▶ **TASKS TO COMPLETE**:
**A)** In the abstract on firm performance in the pharmaceutical industry, why is the negative and significant relation between CCC and Tobin's Q consistent with the authors' position?
**B)** From the pharmaceutical-industry abstract, copy word for word the part that opens with the words containing "We explore the" and closes with "in the pharmaceutical industry.".

▶ **PROVIDED TEXT**:
----------------------------------------
EURO 2025 Leeds
Abstract Submission

440. Using financial and network analytics to elucidate firm performance in the pharmaceutical industry

Invited abstract in session MB-38: Optimization in contexts with multi-media signals or data security, stream Data Science meets Optimization.

Monday, 10:30-12:00
Room: Michael Sadler LG19

Authors (first author is the speaker)

1. Penina Orenstein
Stillman School of Business, Seton Hall University
2. Rongrong Zhang
Georgia Southern University

Abstract

We explore the effect of network measures on firm performance using Tobin’s Q and ROA and examine their impact on specific network structural metrics (e.g. average degree, eigenvector centrality), focusing on the pharmaceutical industry. Using a data visualization approach combined with a regression analysis, we verify that suppliers’ network structures significantly impact their customers’ performance in the pharmaceutical industry.

We expand the analysis to include the cash conversion cycle (CCC) and demonstrate how CCC appears as a potential channel through which network structure affects firm performance. CCC provides the number of days that a firm’s cash is tied up during the operating activities of a firm. It is commonly used to measure a firm’s operational efficiency.

Prior literature generally finds a negative relationship between CCC and firm performance. In the pharmaceutical setting, we expand the baseline firm performance regression model by adding CCC and the interaction term between CCC and the multiple network structural metrics. First, we document a negative and significant relation between CCC and Tobin’s Q, in line with our position that operational inefficiency (i.e., high CCC) detracts from firm performance. Additionally, we document several other significant relationships between CCC and network structural variables. We then explain the implications of these findings for this industry.
----------------------------------------
[Items from a data source]
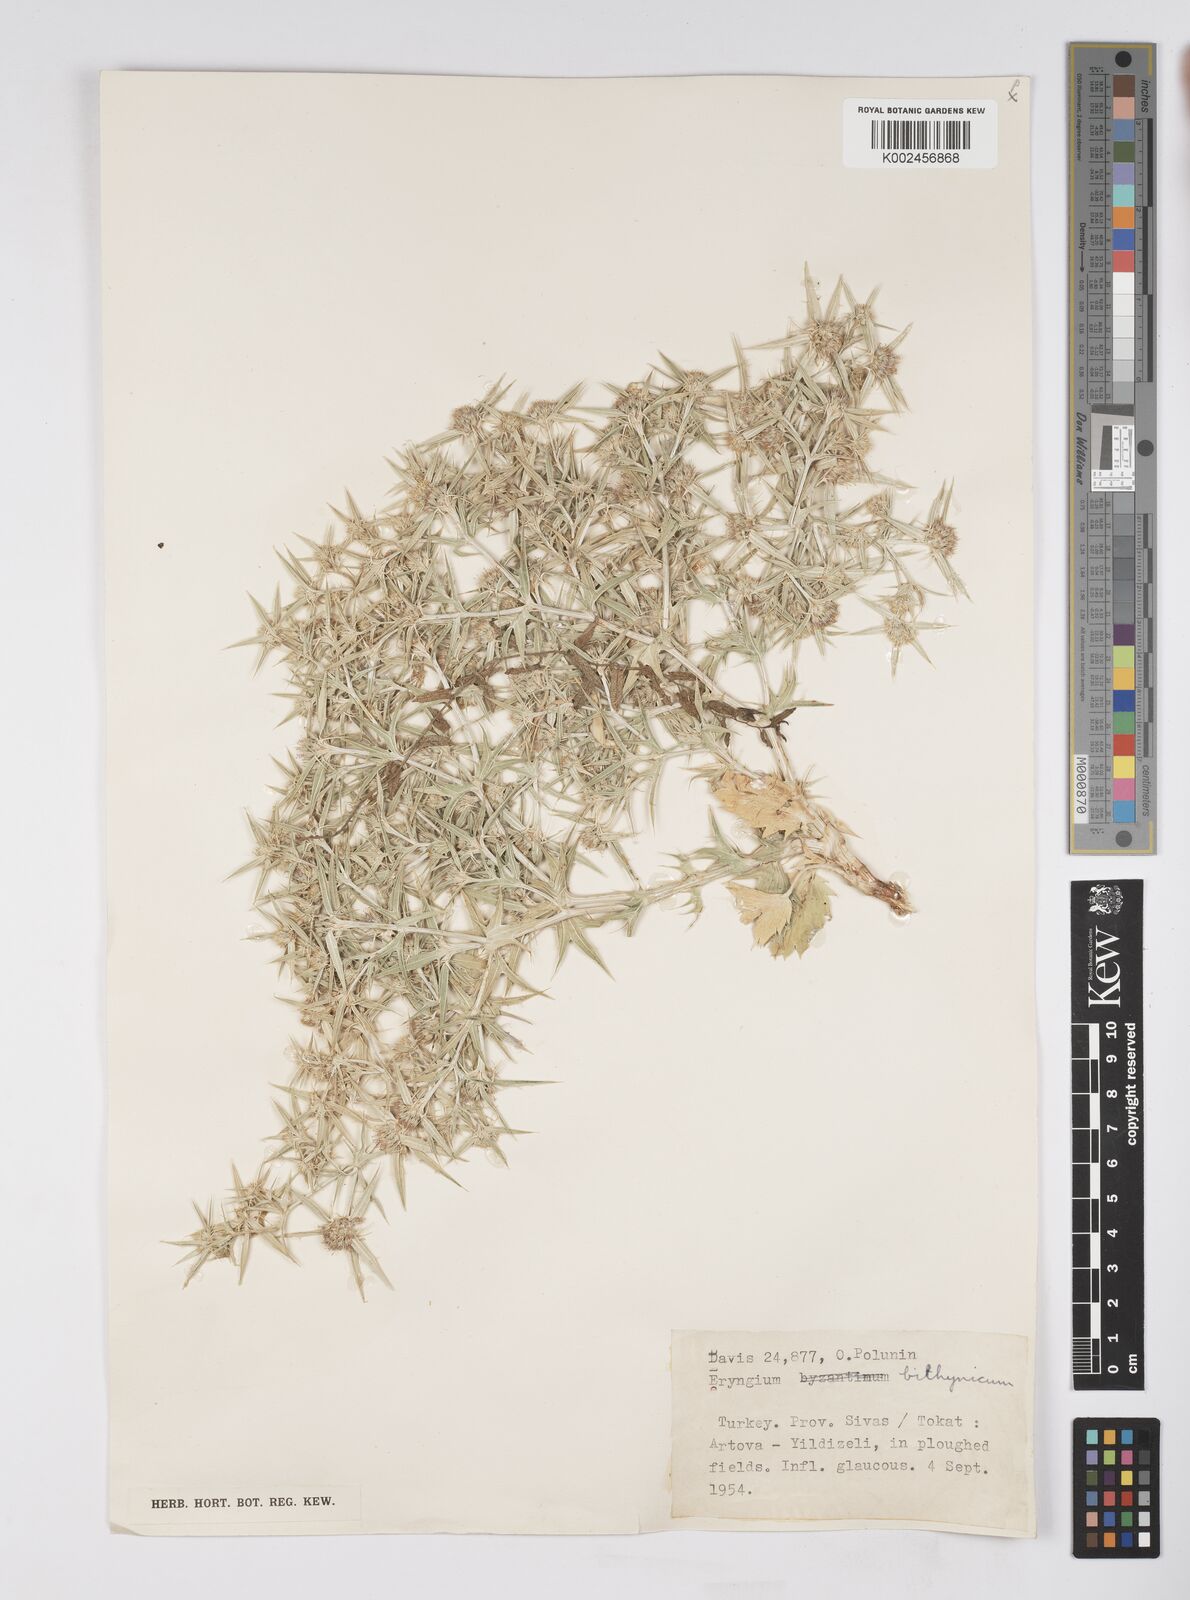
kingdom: Plantae
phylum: Tracheophyta
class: Magnoliopsida
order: Apiales
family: Apiaceae
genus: Eryngium
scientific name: Eryngium bithynicum
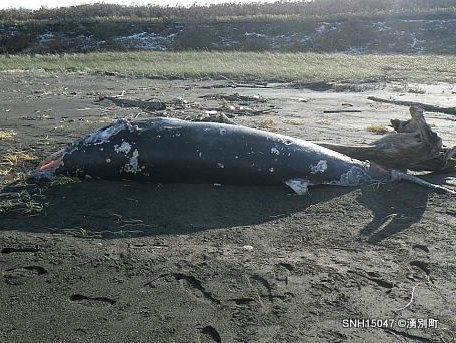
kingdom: Animalia
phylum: Chordata
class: Mammalia
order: Cetacea
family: Balaenopteridae
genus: Balaenoptera
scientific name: Balaenoptera acutorostrata
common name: Minke whale
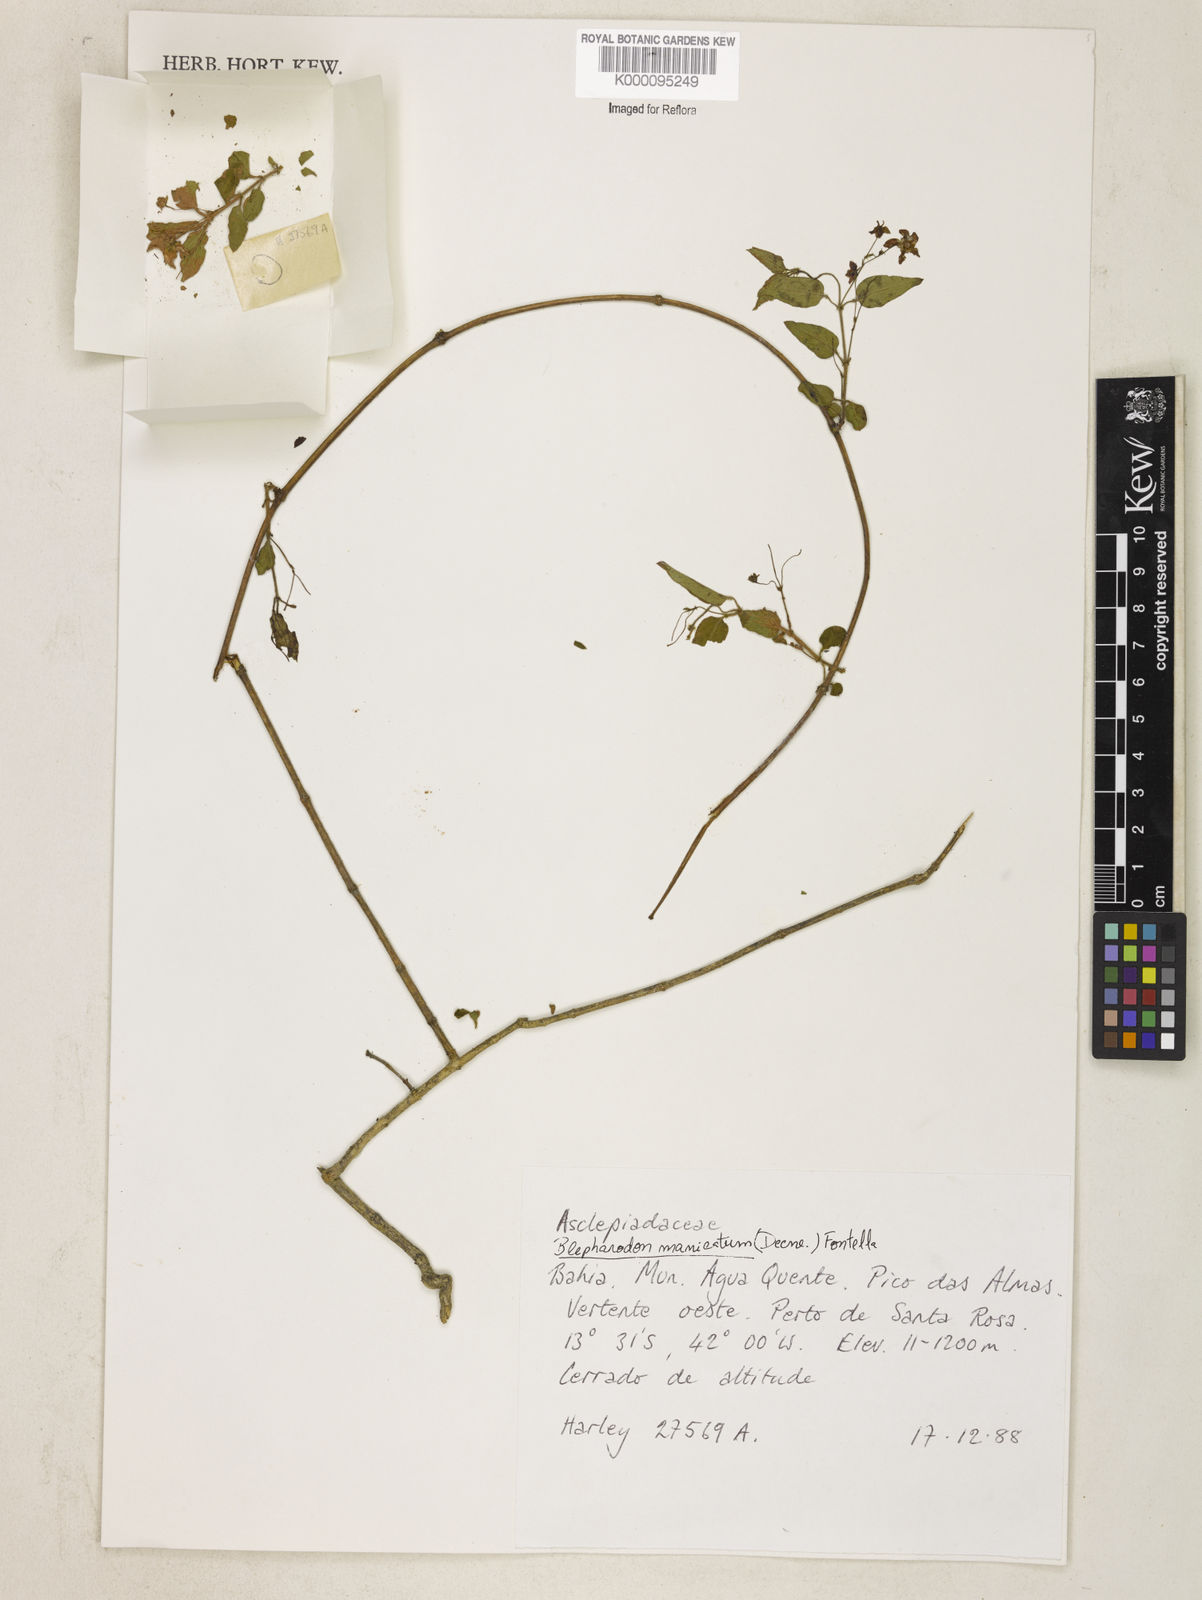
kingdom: Plantae
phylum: Tracheophyta
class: Magnoliopsida
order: Gentianales
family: Apocynaceae
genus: Blepharodon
----------------------------------------
▶ **SOLUTIONS TO THE PROBLEMS**:
**A)** The authors hold that operational inefficiency detracts from firm performance, and a high CCC represents operational inefficiency. A negative relation means that a higher CCC goes with a lower Tobin's Q, which matches that position.

**B)**
We explore the effect of network measures on firm performance using Tobin’s Q and ROA and examine their impact on specific network structural metrics (e.g. average degree, eigenvector centrality), focusing on the pharmaceutical industry. Using a data visualization approach combined with a regression analysis, we verify that suppliers’ network structures significantly impact their customers’ performance in the pharmaceutical industry.